Segment Open

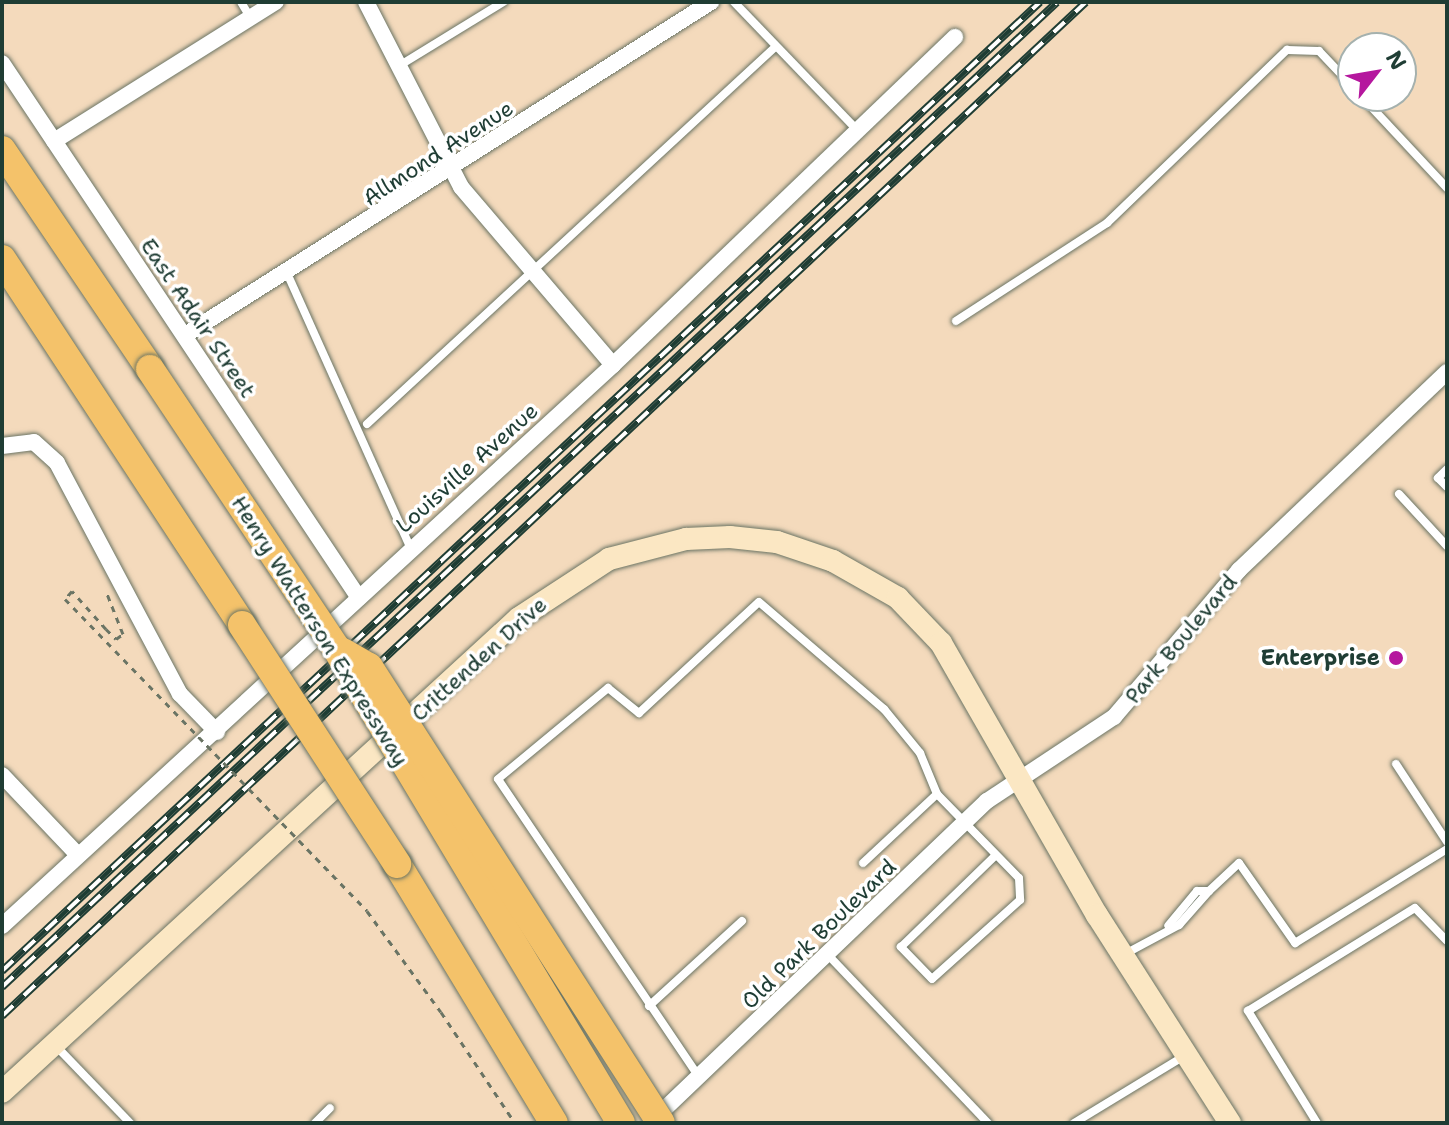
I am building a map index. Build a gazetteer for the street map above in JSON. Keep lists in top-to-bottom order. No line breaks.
{"streets":{"highway":["Henry Watterson Expressway"],"main road":["Crittenden Drive"],"street":["Allmond Avenue","East Adair Street","Louisville Avenue","Park Boulevard","Old Park Boulevard"]},"crossings":[["Allmond Avenue","East Adair Street"],["East Adair Street","Louisville Avenue"],["Park Boulevard","Crittenden Drive"],["Park Boulevard","Old Park Boulevard"],["Crittenden Drive","Old Park Boulevard"]],"places":["Enterprise"],"north":"top right"}
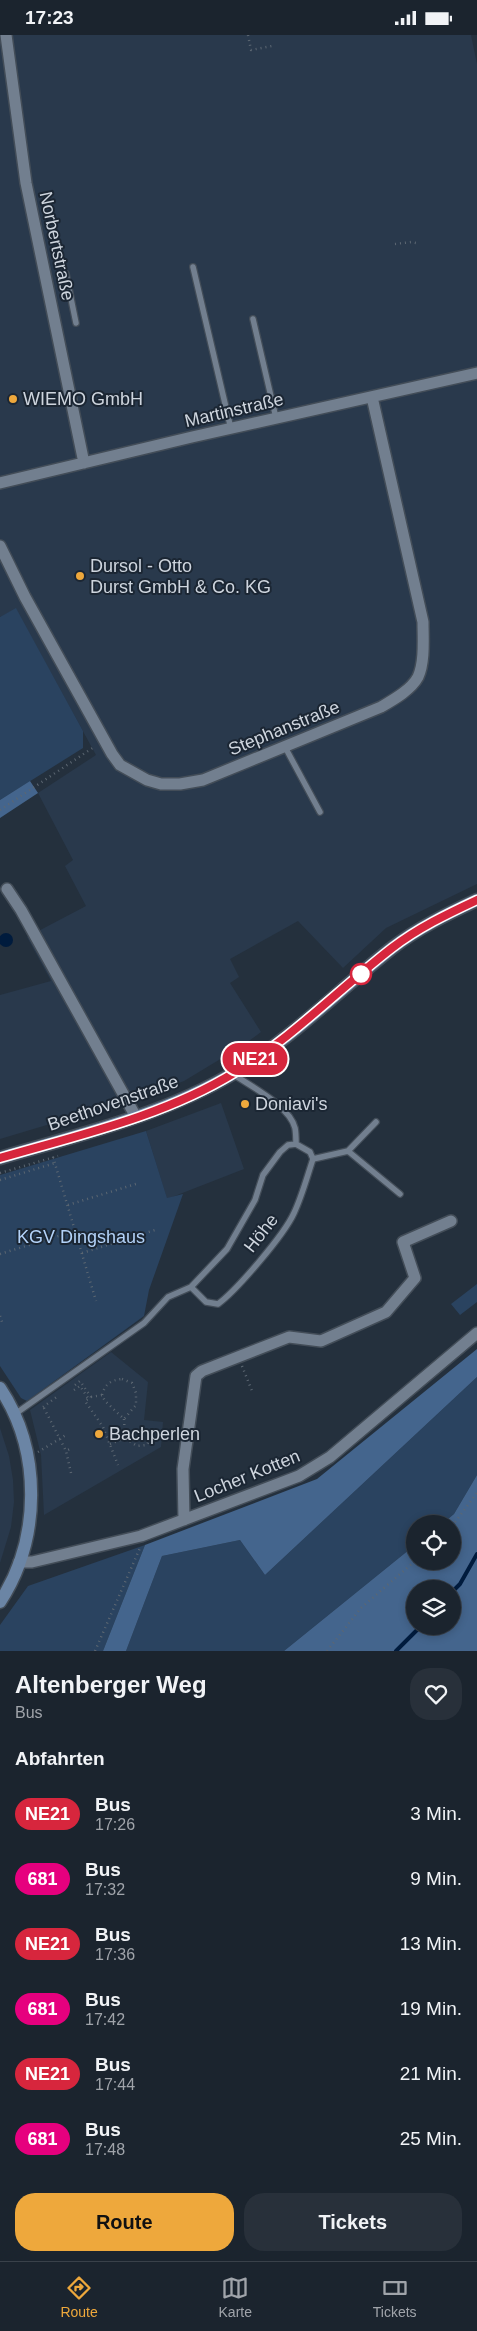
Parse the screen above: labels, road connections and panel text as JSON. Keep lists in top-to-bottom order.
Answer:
{
  "streets": {
    "main road": ["Beethovenstraße"],
    "street": [
      "Norbertstraße",
      "Martinstraße",
      "Stephanstraße",
      "Locher Kotten"
    ],
    "lane": ["Höhe"]
  },
  "crossings": [
    ["Norbertstraße", "Martinstraße"],
    ["Martinstraße", "Stephanstraße"]
  ],
  "parks": ["KGV Dingshaus"],
  "places": [
    "WIEMO GmbH",
    "Dursol - Otto Durst GmbH & Co. KG",
    "Doniavi's",
    "Bachperlen"
  ],
  "lines": ["bus line NE21"],
  "page": {
    "status": "17:23",
    "on_map": "NE21",
    "heading": [
      ["Altenberger Weg", "Bus"],
      "Abfahrten"
    ],
    "list": [
      {
        "mark": "NE21",
        "name": "Bus",
        "note": "17:26",
        "value": "3 Min."
      },
      {
        "mark": "681",
        "name": "Bus",
        "note": "17:32",
        "value": "9 Min."
      },
      {
        "mark": "NE21",
        "name": "Bus",
        "note": "17:36",
        "value": "13 Min."
      },
      {
        "mark": "681",
        "name": "Bus",
        "note": "17:42",
        "value": "19 Min."
      },
      {
        "mark": "NE21",
        "name": "Bus",
        "note": "17:44",
        "value": "21 Min."
      },
      {
        "mark": "681",
        "name": "Bus",
        "note": "17:48",
        "value": "25 Min."
      }
    ],
    "buttons": ["Route", "Tickets"],
    "tabs": ["Route", "Karte", "Tickets"]
  }
}
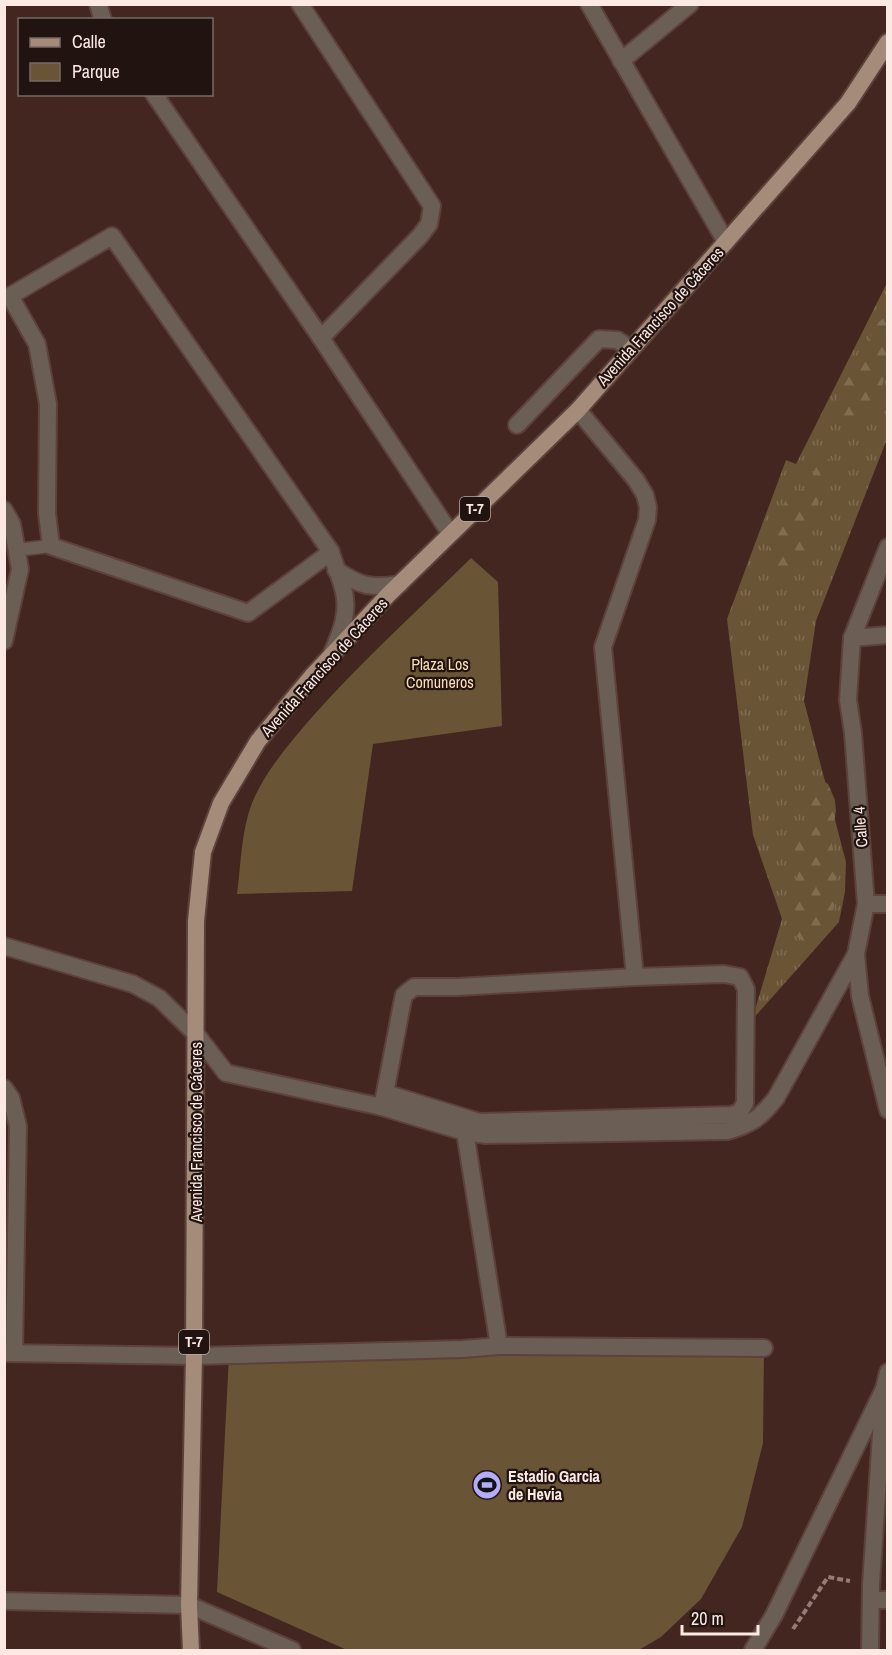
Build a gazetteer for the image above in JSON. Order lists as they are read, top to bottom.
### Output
{
  "streets": {
    "main road": ["Avenida Francisco de Cáceres", "T-7"],
    "street": ["Calle 4"]
  },
  "parks": ["Plaza Los Comuneros"],
  "places": {
    "sports": ["Estadio Garcia de Hevia"]
  },
  "legend": ["Calle", "Parque"],
  "scale_bar": "20 m"
}
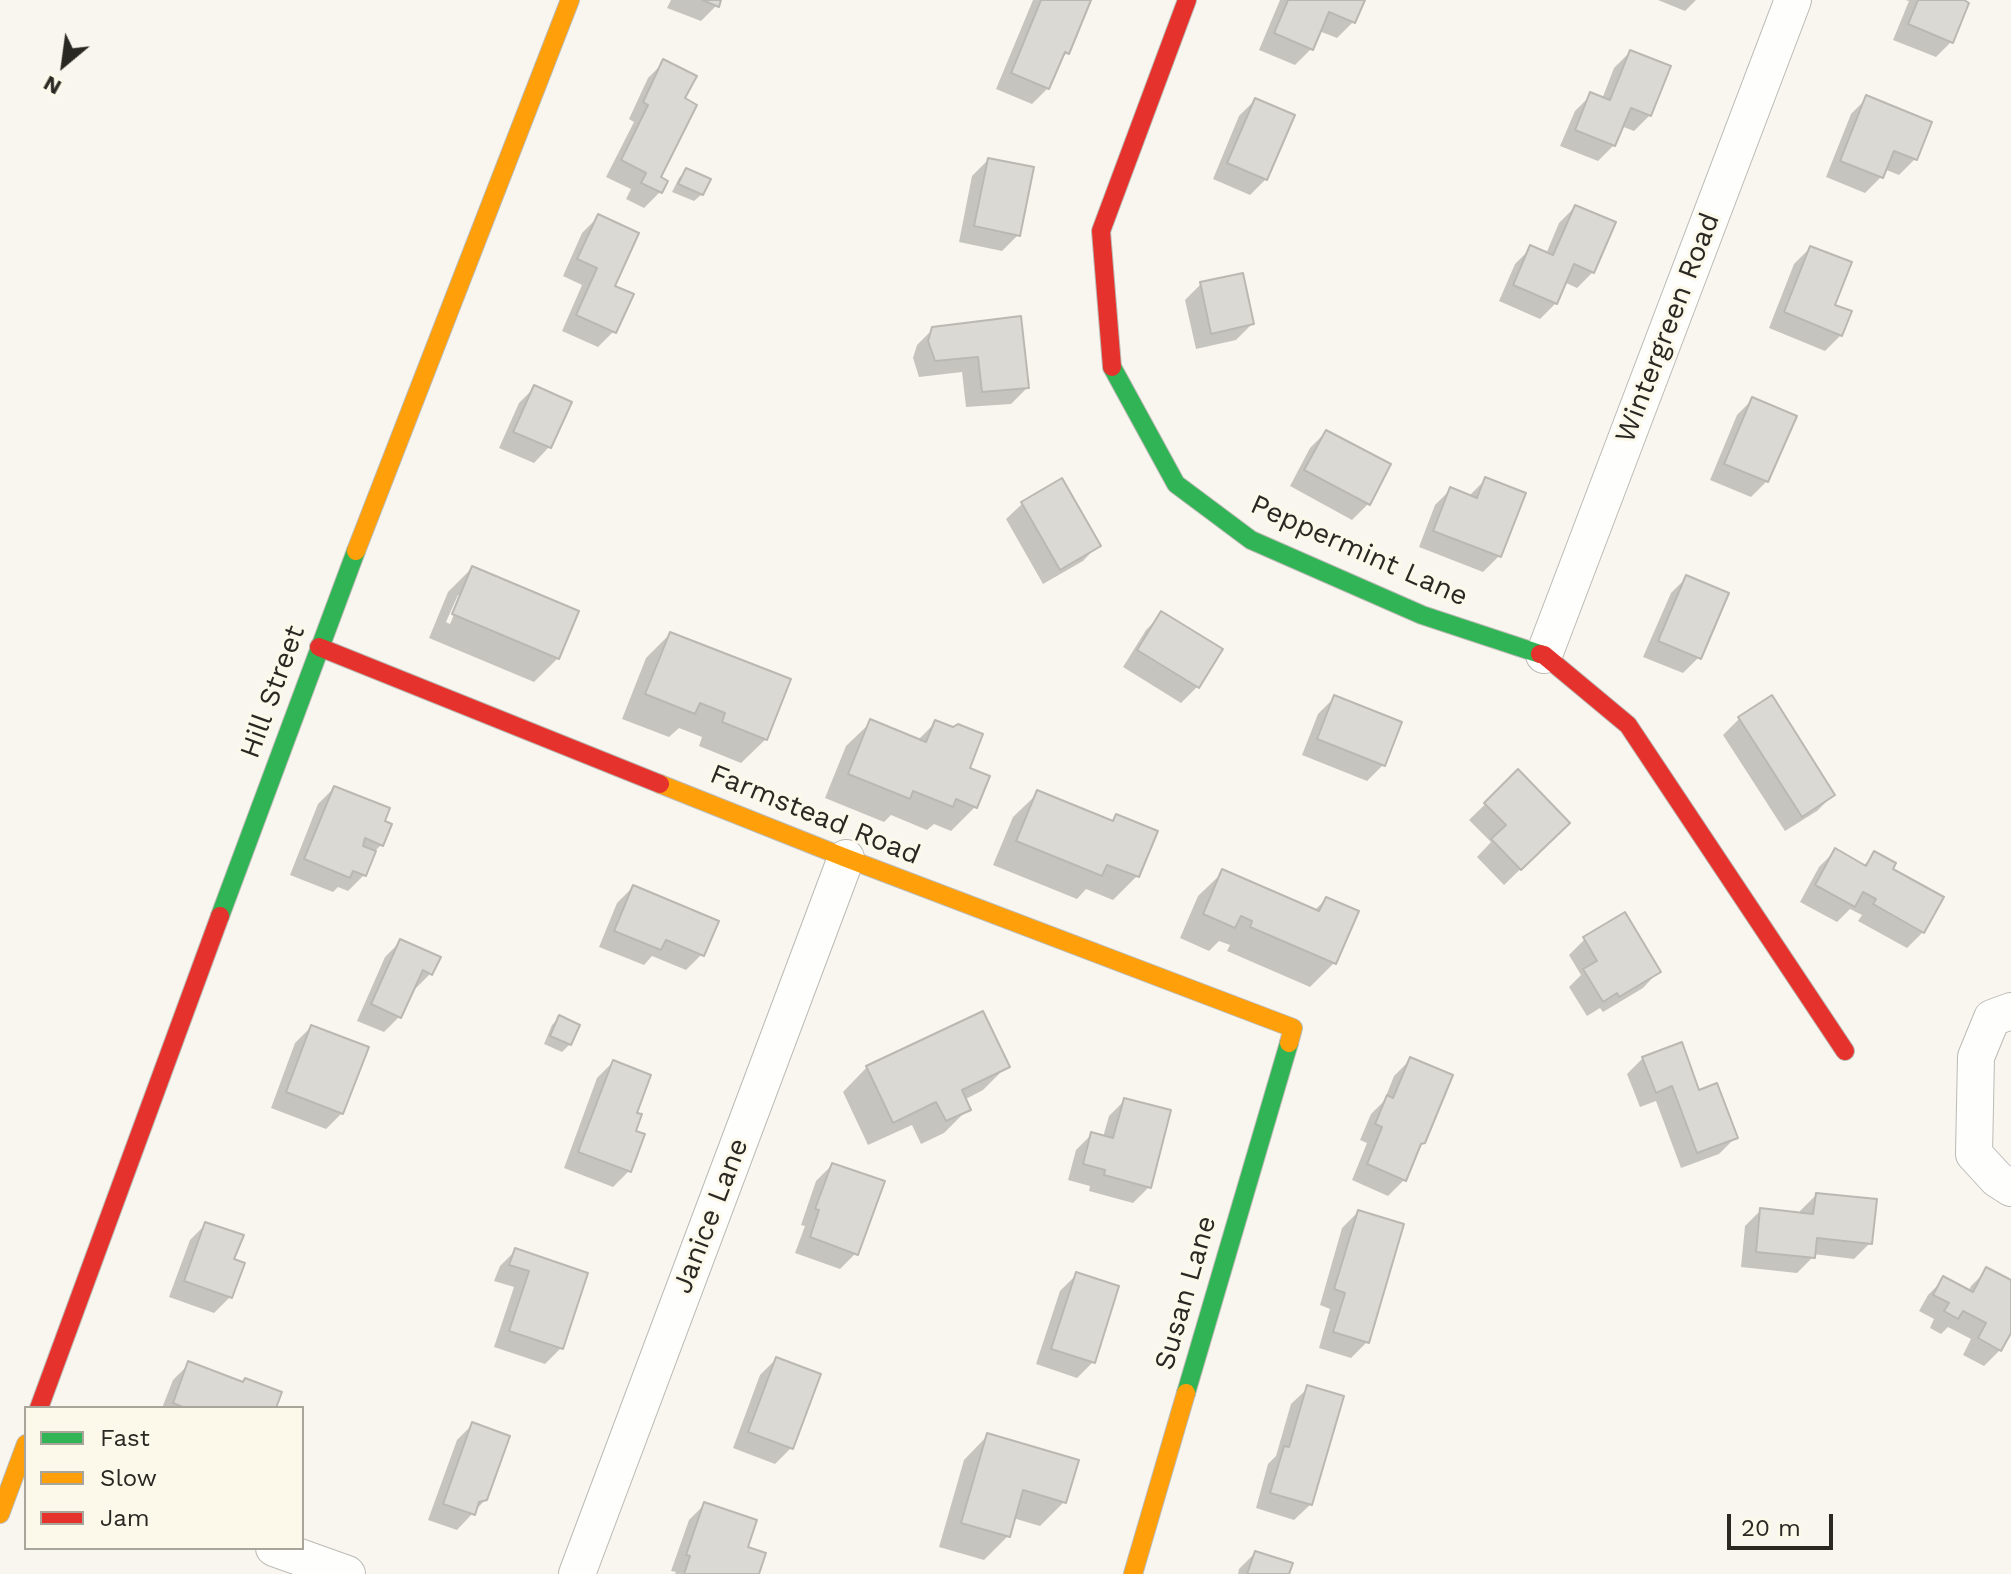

Segment Closed

*DIRECTIONS*: Each entry should be transcribed exactly as given, with pictures omitted.

*SOLUTION TO THIS EXERCISE*:
I am building a map index. Build a gazetteer for the street map above in JSON. Keep lists in top-to-bottom order. No line breaks.
{"streets":{"highway":["Henry Watterson Expressway"],"main road":["Crittenden Drive"],"street":["Allmond Avenue","East Adair Street","Louisville Avenue","Park Boulevard","Old Park Boulevard"]},"crossings":[["Allmond Avenue","East Adair Street"],["East Adair Street","Louisville Avenue"],["Park Boulevard","Crittenden Drive"],["Park Boulevard","Old Park Boulevard"],["Crittenden Drive","Old Park Boulevard"]],"places":["Enterprise"],"north":"top right"}
Parse the screen above: labels, road connections and panel text as JSON. Keep lists in top-to-bottom order.
Answer:
{
  "streets": {
    "main road": ["Beethovenstraße"],
    "street": [
      "Norbertstraße",
      "Martinstraße",
      "Stephanstraße",
      "Locher Kotten"
    ],
    "lane": ["Höhe"]
  },
  "crossings": [
    ["Norbertstraße", "Martinstraße"],
    ["Martinstraße", "Stephanstraße"]
  ],
  "parks": ["KGV Dingshaus"],
  "places": [
    "WIEMO GmbH",
    "Dursol - Otto Durst GmbH & Co. KG",
    "Doniavi's",
    "Bachperlen"
  ],
  "lines": ["bus line NE21"],
  "page": {
    "status": "17:23",
    "on_map": "NE21",
    "heading": [
      ["Altenberger Weg", "Bus"],
      "Abfahrten"
    ],
    "list": [
      {
        "mark": "NE21",
        "name": "Bus",
        "note": "17:26",
        "value": "3 Min."
      },
      {
        "mark": "681",
        "name": "Bus",
        "note": "17:32",
        "value": "9 Min."
      },
      {
        "mark": "NE21",
        "name": "Bus",
        "note": "17:36",
        "value": "13 Min."
      },
      {
        "mark": "681",
        "name": "Bus",
        "note": "17:42",
        "value": "19 Min."
      },
      {
        "mark": "NE21",
        "name": "Bus",
        "note": "17:44",
        "value": "21 Min."
      },
      {
        "mark": "681",
        "name": "Bus",
        "note": "17:48",
        "value": "25 Min."
      }
    ],
    "buttons": ["Route", "Tickets"],
    "tabs": ["Route", "Karte", "Tickets"]
  }
}
Build a gazetteer for the image above in JSON. Order lists as they are read, top to bottom.
### Output
{
  "streets": {
    "main road": ["Avenida Francisco de Cáceres", "T-7"],
    "street": ["Calle 4"]
  },
  "parks": ["Plaza Los Comuneros"],
  "places": {
    "sports": ["Estadio Garcia de Hevia"]
  },
  "legend": ["Calle", "Parque"],
  "scale_bar": "20 m"
}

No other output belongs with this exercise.